Chevron Corp. posted third-quarter 2022 adjusted earnings of $10.8 billion compared with adjusted earnings of $5.7 billion in third-quarter 2021.
US upstream operations earned $3.4 billion in the quarter, compared with $1.96 billion a year earlier. The improvement was primarily due to higher realizations and higher volumes, partially offset by the absence of third-quarter 2021 asset sale gains.
International upstream operations earned $5.91 billion in the third quarter, compared with $3.17 billion a year ago. The increase in earnings was primarily due to higher realizations, partially offset by lower sales volumes. Foreign currency effects had a favorable impact on earnings of $155 million compared to last year’s third quarter.

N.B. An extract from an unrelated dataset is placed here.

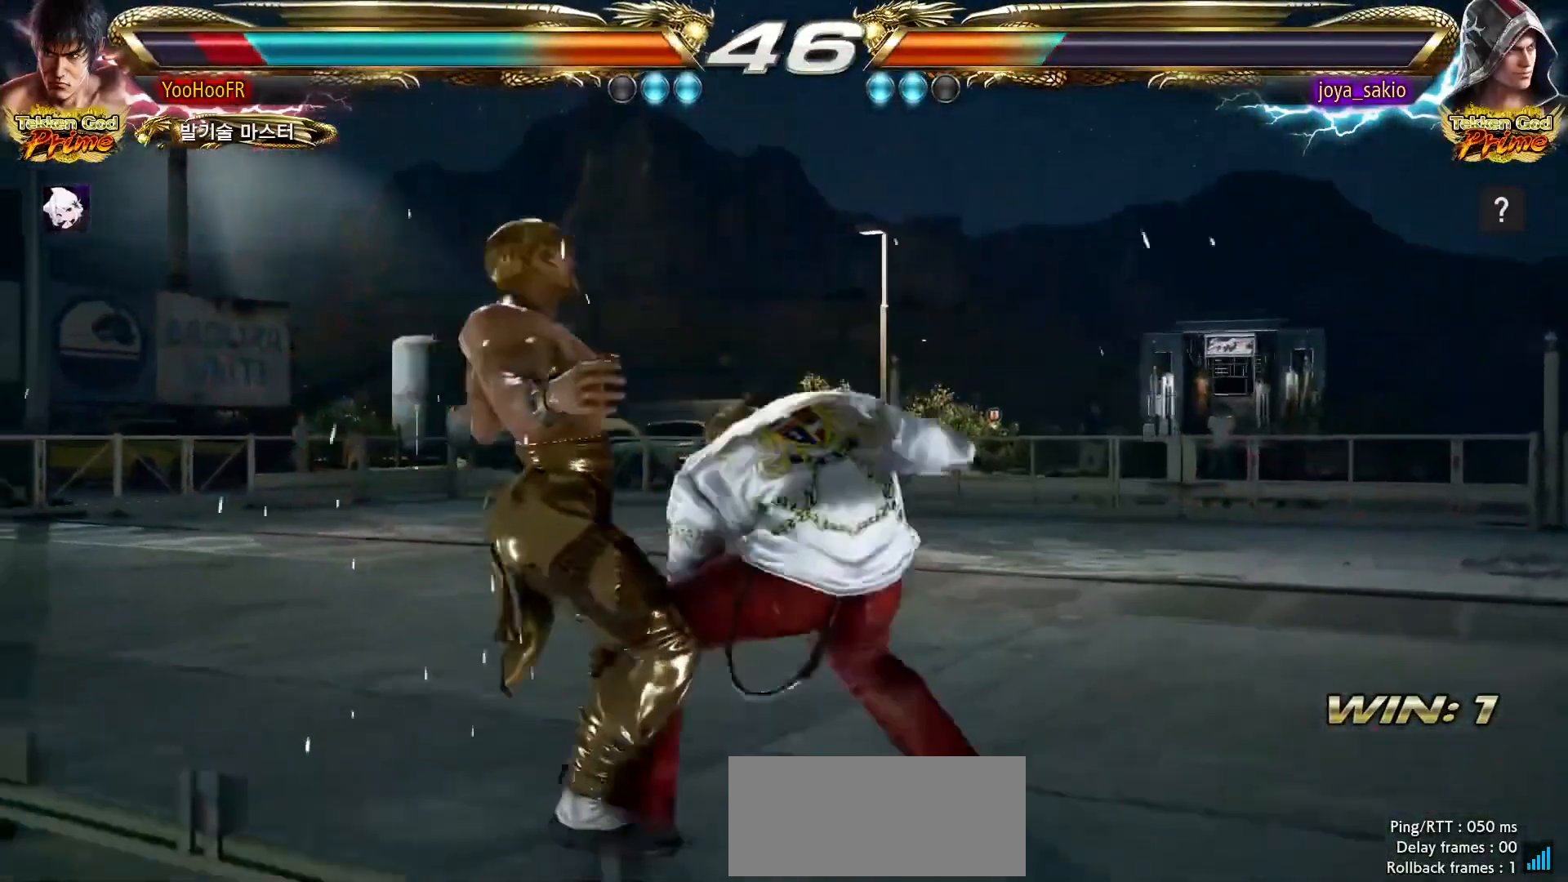
{"dt_ms": 500, "buttons": [], "left_stick": "center", "events": [[50, "SQUARE", "down"], [133, "SQUARE", "up"], [250, "SQUARE", "down"], [317, "SQUARE", "up"], [417, "SQUARE", "down"], [483, "SQUARE", "up"]]}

US downstream operations earnings were $1.29 billion in the quarter, compared with earnings of $1.08 billion a year earlier. The increase was mainly due to higher margins on refined product sales, partially offset by lower earnings from the 50%-owned Chevron Phillips Chemical Co. and higher operating expenses that were largely associated with planned turnarounds.

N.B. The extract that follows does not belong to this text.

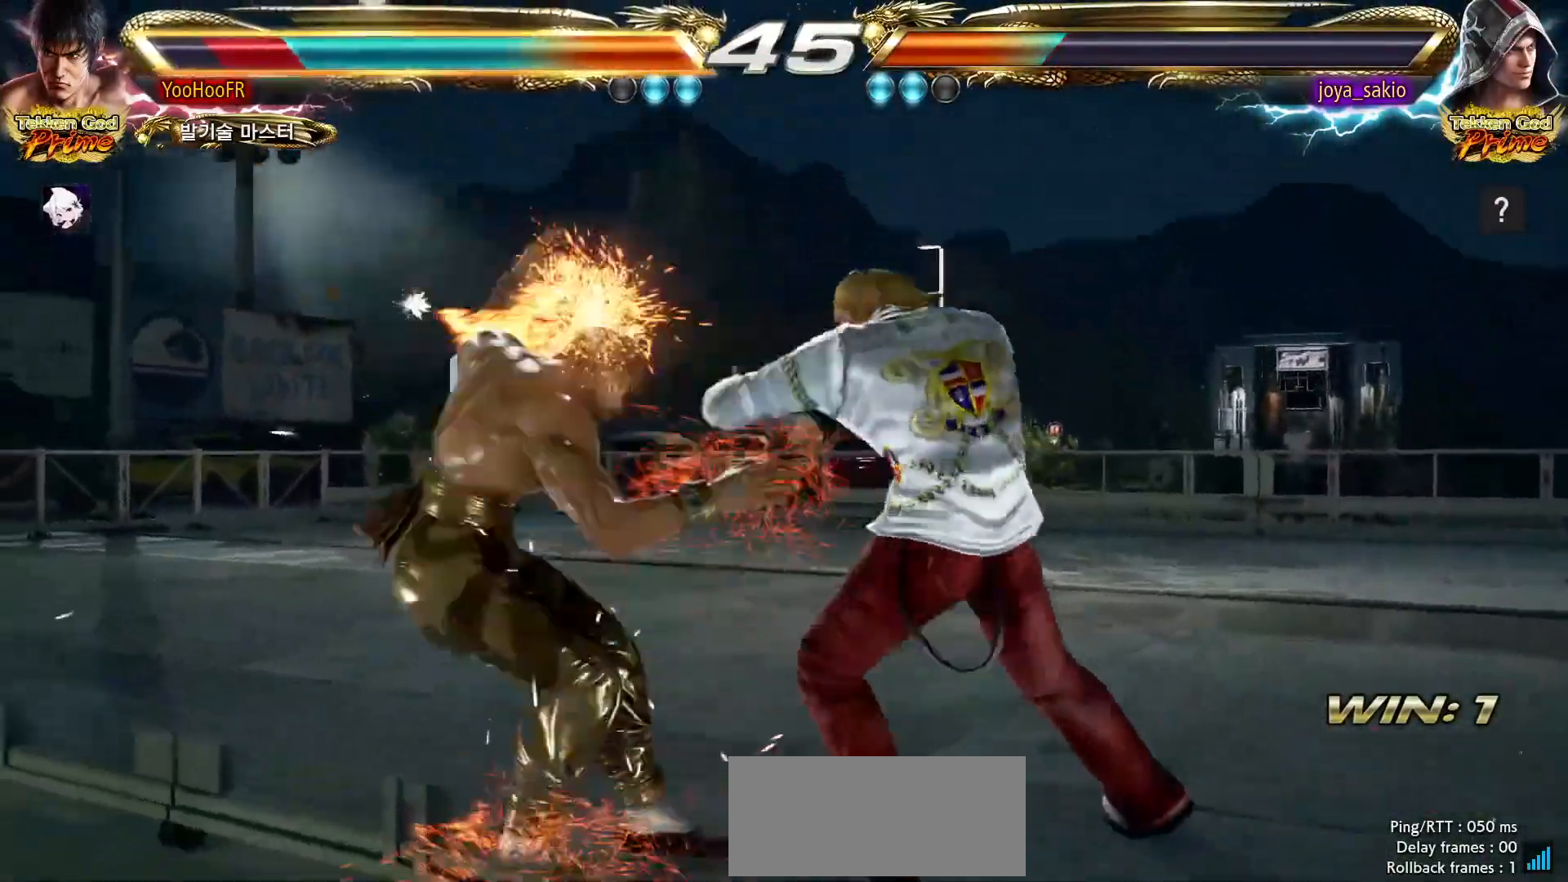
{"dt_ms": 500, "buttons": ["SQUARE"], "left_stick": "center", "events": [[100, "SQUARE", "down"], [167, "SQUARE", "up"], [283, "SQUARE", "down"], [350, "SQUARE", "up"], [450, "SQUARE", "down"]]}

International downstream operations reported earnings of $1.24 billion, compared with $227 million a year earlier. The increase was mainly due to higher margins on refined product sales and a $56 million favorable swing in foreign currency impacts compared to last year’s third quarter.
Worldwide net oil-equivalent production was 3.03 million b/d in the quarter. International production decreased 3% primarily due to the end of concessions in Thailand and Indonesia, while US production increased 4% percent compared with the same period a year ago, mainly in the Gulf of Mexico and the Permian basin.
US net oil-equivalent production of 1.18 million b/d in the quarter was up 49,000 b/d from a year earlier. The increase was primarily due to net production increases in the Gulf of Mexico, due to the absence of third-quarter 2021 weather impacts, and in the Permian basin.
International net oil-equivalent production of 1.85 million barrels per day in third quarter 2022 was down 56,000 barrels per day from third quarter 2021. The decrease was primarily due to the absence of production following expiration of the Erawan concession in Thailand and Rokan concession in Indonesia, partially offset by the absence of third-quarter 2021 planned turnaround impacts at Tengizchevroil.
Refinery crude oil input of 651,000 barrels per day in third quarter 2022 increased 11 percent from the year-ago period as refinery runs increased due to higher demand.
Refined product sales of 1.44 million barrels per day in third quarter 2022 increased 4 percent from the year-ago period, mainly due to higher demand for jet fuel as restrictions from the pandemic continue to ease.
Capital expenditures in 2023 are expected to come in around $17 billion, the high end of previous guidance.